If quizzed most Cleveland fans would guess that the Indians, overall, have a much worse winning percentage than Philadelphia, probably significantly worse and that the only reason Philadelphia got to 10,000 losses first is that they’ve been around longer. Good guess. Way off.

The Phillies (also briefly known as the Quakers and the Blue Jays) have a .468 winning percentage as a franchise, which is why they got to 10,000 losses so quickly, relatively speaking. The Indians are significantly better, at .511. (The Cubs, too, are much better. In fact, their franchise winning percentage is even slightly higher than Cleveland’s at .513) Translated to actual games and assuming the Indians continue the same winning percentage, after an equivalent number of games as the Phillies took to get to 10,000 losses, the Indians will only have 9612 losses, meaning the Phillies would have gotten to 10,000 losses at least four years sooner than it will have taken Cleveland. Thus, while Cleveland fans have much to complain about, to paraphrase noted Cleveland booster Sam Wyche, what do you think this is, Philadelphia?

But of course it’s hard to appreciate how much less successful the Phillies have been than the Indians because, again, most fans lack any sort of historical perspective. Consider, for example, that Philadelphia holds the record for the number of 100-loss seasons overall at 13. The Indians have only had five. But Philadelphia’s only had one such season in the last 63 years. Four of Cleveland’s five have come since 1971, three of them since 1985.

Though the Phillies have had losing seasons in 72 of their 124-year existence, the real serious losing was mostly confined to the first half of the 20th century. Contrast that with the Indians. The real bulk of their losing has taken place during a more media intensive time period of 1960-1994. Whereas the Phillies had losing records in half of the seasons during that 35-year stretch, the Indians had losing seasons 28 times in that same period.

Disregarding the strike year of 1994, the best record the Indians could muster throughout the entire time period was in 1965 under Birdie Tibbetts. The Indians went 87-75. Though a decent record, it’s hardly that memorable considering that the Indians finished fifth in the American League that season, behind Minnesota, which was first with a record of 102-60; the White Sox at 95-67, Baltimore at 94-68 and Detroit at 89-73.

Needless to say, but we’ll say it anyway, the Indians didn’t sniff a pennant, let alone a World Series appearance during that stretch. The Phillies, on the other hand, won 87 or more games nine separate times, including 1976 and 1977 when they won 101 games each year. They also had seven division championships and won a World Series title during that same period.

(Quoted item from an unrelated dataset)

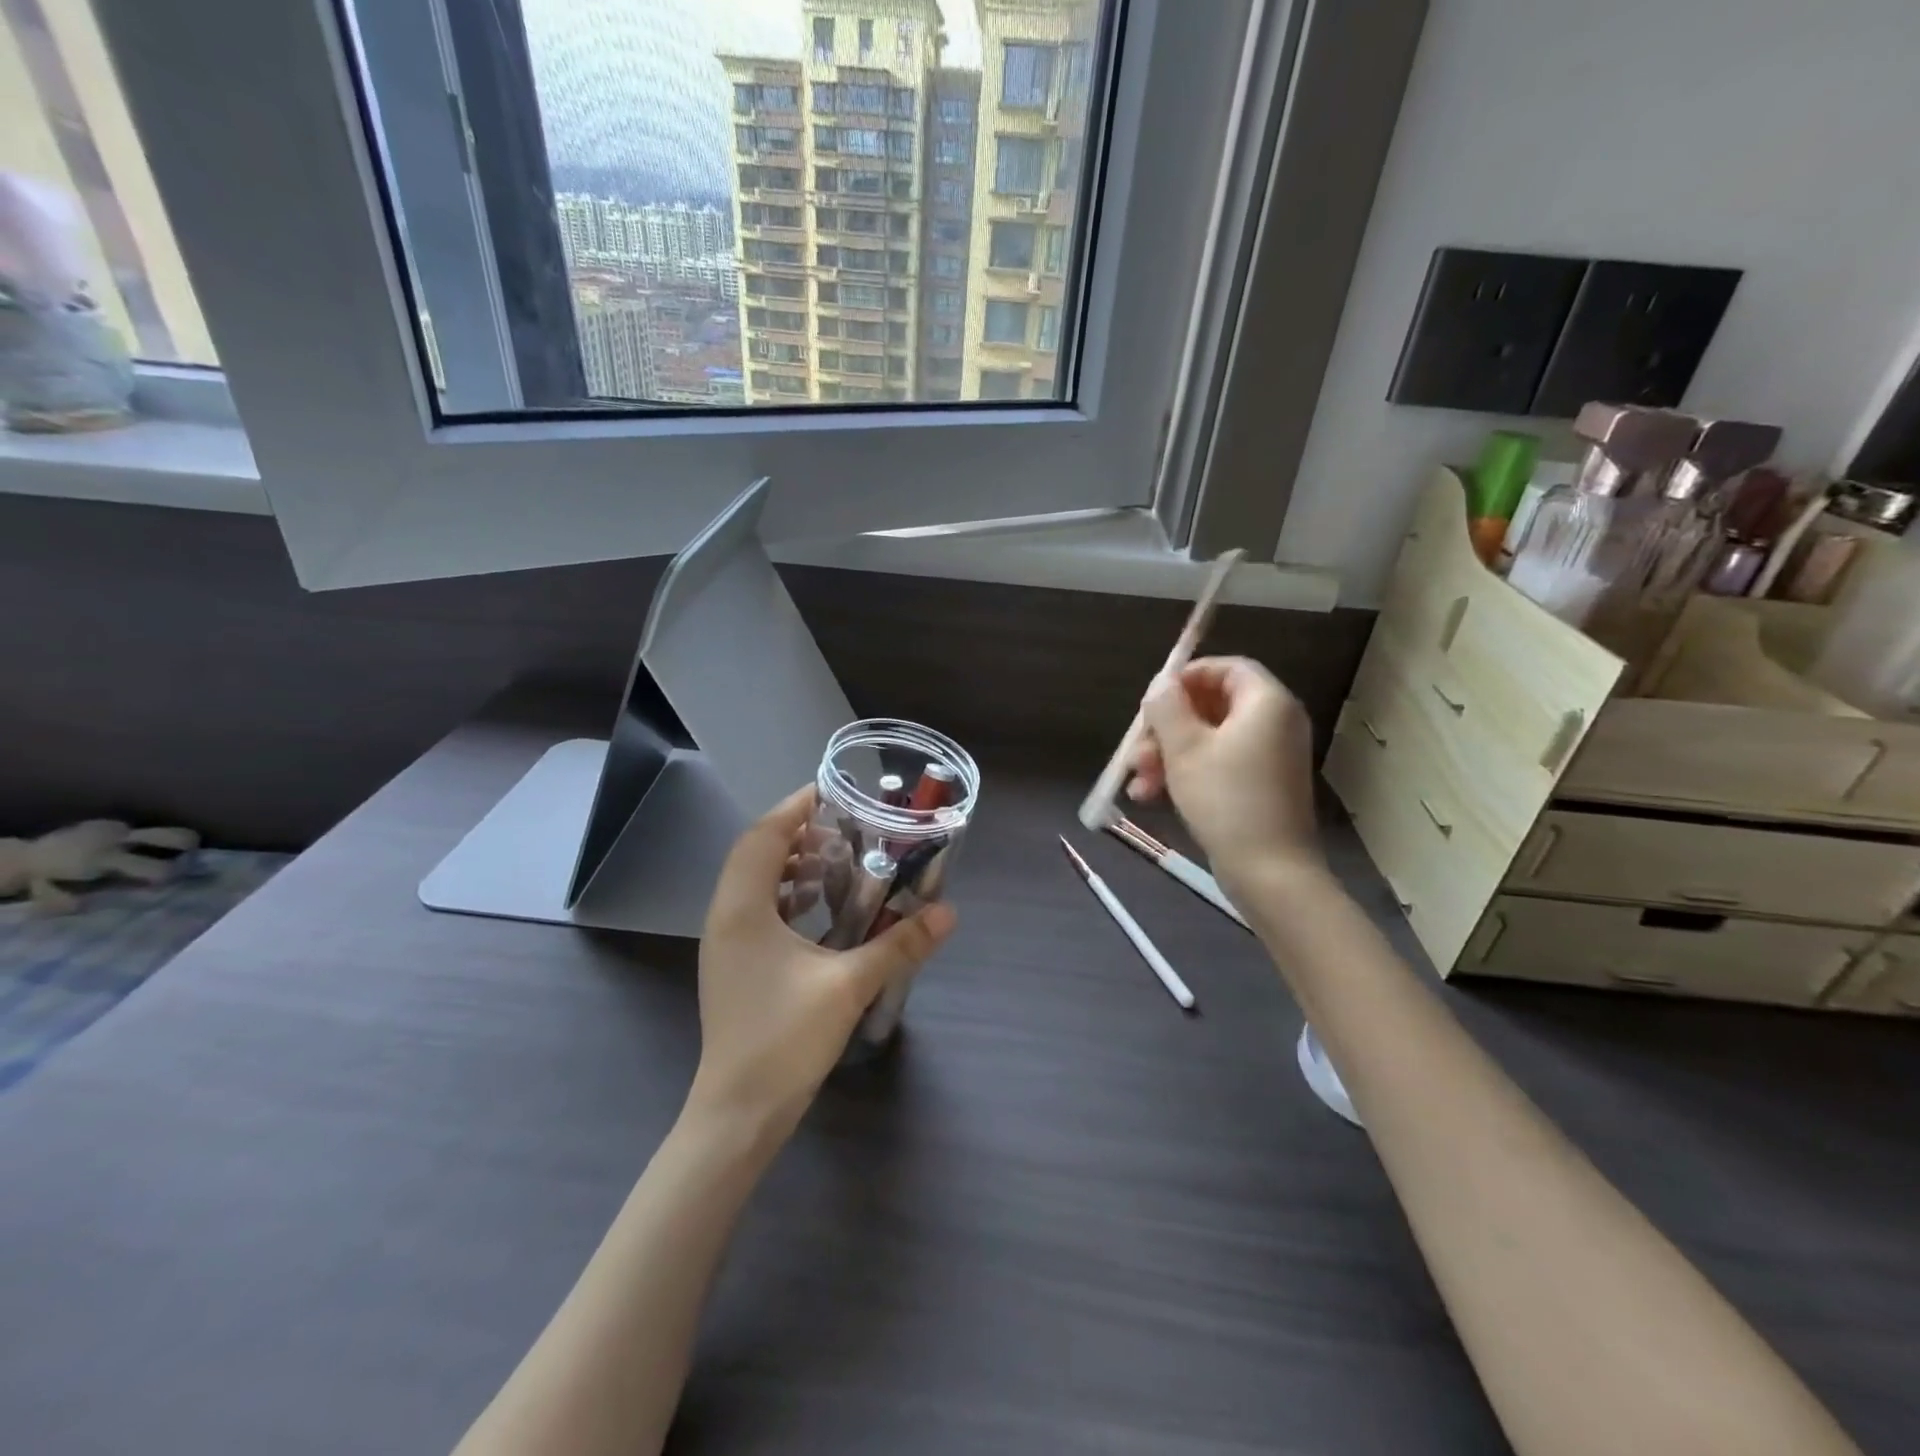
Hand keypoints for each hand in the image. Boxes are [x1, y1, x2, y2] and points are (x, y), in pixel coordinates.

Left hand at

The contrast between the Phillies and the Indians is really, then, a contrast between perception and reality. While the driving force of this may be that 35-year stretch from 1960-1994, the truth is that it is at least as much colored by the fact that the Indians haven’t won a World Series since 1948. It’s the same reason, too, that the Cubs are viewed as such perpetual losers, certainly in comparison with Philadelphia, despite the vastly different historical records.

This illustrates the point, perhaps, that it’s not the sustained losing that wears on the fans so much as it is the fact that it is the lack of ultimate success. In many, many ways, losing is much easier to take when it is at least peppered with major accomplishments. The Indians unfortunately seem to be perpetually stuck in neutral, never the worst, never the best. That’s why this season is so crucial. Winning cures everything. If you don’t think so, consider this: the White Sox have been in the league the same amount of time as the Indians. Whose franchise record is worse? The White Sox, by 75 losses.